Below are some records. Return exactly their lines from the one containing "June 29, 2026" through the one containing "organisms and careful examination of the", and drop the pictures.

Records from a data source
════
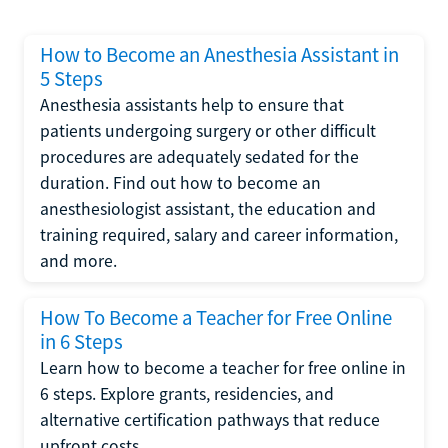
How to Become an Anesthesia Assistant in
5 Steps
Anesthesia assistants help to ensure that
patients undergoing surgery or other difficult
procedures are adequately sedated for the
duration. Find out how to become an
anesthesiologist assistant, the education and
training required, salary and career information,
and more.
How To Become a Teacher for Free Online
in 6 Steps
Learn how to become a teacher for free online in
6 steps. Explore grants, residencies, and
alternative certification pathways that reduce
upfront costs.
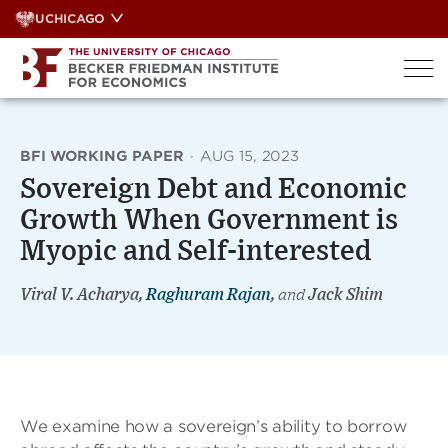
Skip
UCHICAGO
to
content
BFI WORKING PAPER
·
AUG 15, 2023
Sovereign Debt and Economic
Growth When Government is
Myopic and Self-interested
Viral V. Acharya,
Raghuram Rajan
,
and
Jack Shim
We examine how a sovereign’s ability to borrow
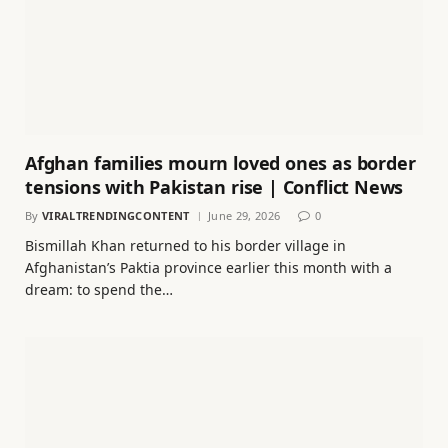
Afghan families mourn loved ones as border
tensions with Pakistan rise | Conflict News
By
VIRALTRENDINGCONTENT
June 29, 2026
0
Bismillah Khan returned to his border village in
Afghanistan’s Paktia province earlier this month with a
dream: to spend the…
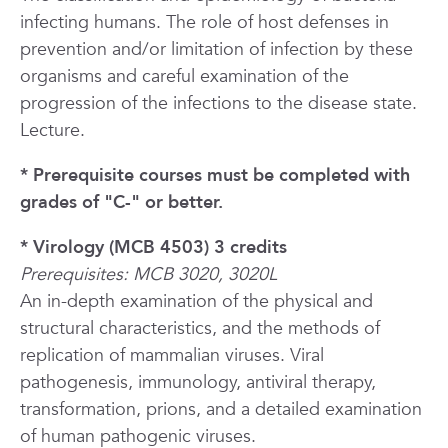
infecting humans. The role of host defenses in
prevention and/or limitation of infection by these
organisms and careful examination of the
progression of the infections to the disease state.
Lecture.
* Prerequisite courses must be completed with
grades of "C-" or better.
* Virology (MCB 4503) 3 credits
Prerequisites: MCB 3020, 3020L
An in-depth examination of the physical and
structural characteristics, and the methods of
replication of mammalian viruses. Viral
pathogenesis, immunology, antiviral therapy,
transformation, prions, and a detailed examination
of human pathogenic viruses.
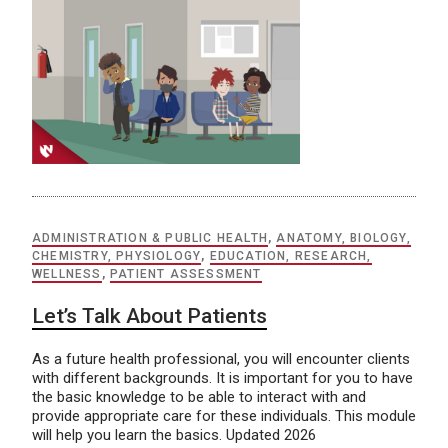
ADMINISTRATION & PUBLIC HEALTH
,
ANATOMY, BIOLOGY,
CHEMISTRY, PHYSIOLOGY
,
EDUCATION, RESEARCH,
WELLNESS
,
PATIENT ASSESSMENT
Let’s Talk About Patients
As a future health professional, you will encounter clients
with different backgrounds. It is important for you to have
the basic knowledge to be able to interact with and
provide appropriate care for these individuals. This module
will help you learn the basics. Updated 2026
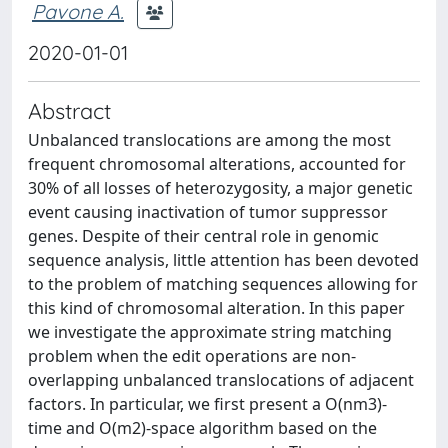
Pavone A.
2020-01-01
Abstract
Unbalanced translocations are among the most
frequent chromosomal alterations, accounted for
30% of all losses of heterozygosity, a major genetic
event causing inactivation of tumor suppressor
genes. Despite of their central role in genomic
sequence analysis, little attention has been devoted
to the problem of matching sequences allowing for
this kind of chromosomal alteration. In this paper
we investigate the approximate string matching
problem when the edit operations are non-
overlapping unbalanced translocations of adjacent
factors. In particular, we first present a O(nm3)-
time and O(m2)-space algorithm based on the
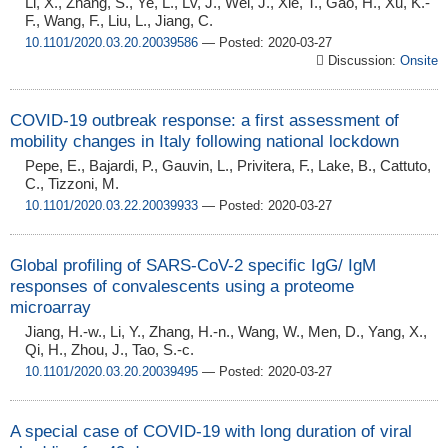
Li, X., Zhang, S., Ye, L., Lv, J., Wei, J., Xie, T., Gao, H., Xu, K.-
F., Wang, F., Liu, L., Jiang, C.
10.1101/2020.03.20.20039586
— Posted: 2020-03-27
Discussion:
Onsite
COVID-19 outbreak response: a first assessment of
mobility changes in Italy following national lockdown
Pepe, E., Bajardi, P., Gauvin, L., Privitera, F., Lake, B., Cattuto,
C., Tizzoni, M.
10.1101/2020.03.22.20039933
— Posted: 2020-03-27
Global profiling of SARS-CoV-2 specific IgG/ IgM
responses of convalescents using a proteome
microarray
Jiang, H.-w., Li, Y., Zhang, H.-n., Wang, W., Men, D., Yang, X.,
Qi, H., Zhou, J., Tao, S.-c.
10.1101/2020.03.20.20039495
— Posted: 2020-03-27
A special case of COVID-19 with long duration of viral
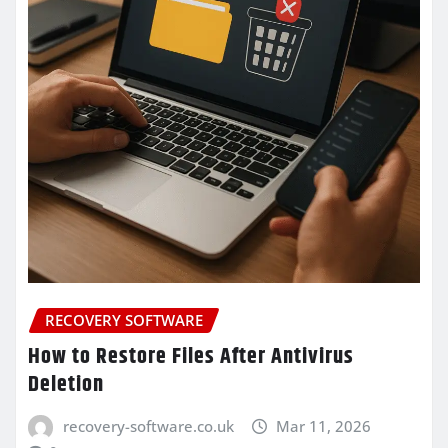
RECOVERY SOFTWARE
How to Restore Files After Antivirus
Deletion
recovery-software.co.uk
Mar 11, 2026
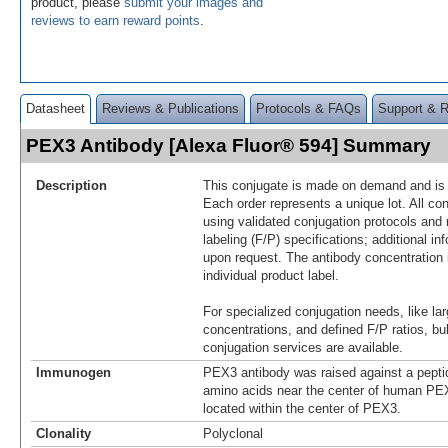
product, please
submit your images and
reviews to earn reward points
.
Datasheet
Reviews & Publications
Protocols & FAQs
Support & 
PEX3 Antibody [Alexa Fluor® 594] Summary
Description
This conjugate is made on demand and is n
Each order represents a unique lot. All co
using validated conjugation protocols and 
labeling (F/P) specifications; additional in
upon request. The antibody concentration 
individual product label.
For specialized conjugation needs, like lar
concentrations, and defined F/P ratios, b
conjugation services are available.
Immunogen
PEX3 antibody was raised against a pepti
amino acids near the center of human P
located within the center of PEX3.
Clonality
Polyclonal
════
_Exercise answer_
June 29, 2026
0
Bismillah Khan returned to his border village in
Afghanistan’s Paktia province earlier this month with a
dream: to spend the…
infecting humans. The role of host defenses in
prevention and/or limitation of infection by these
organisms and careful examination of the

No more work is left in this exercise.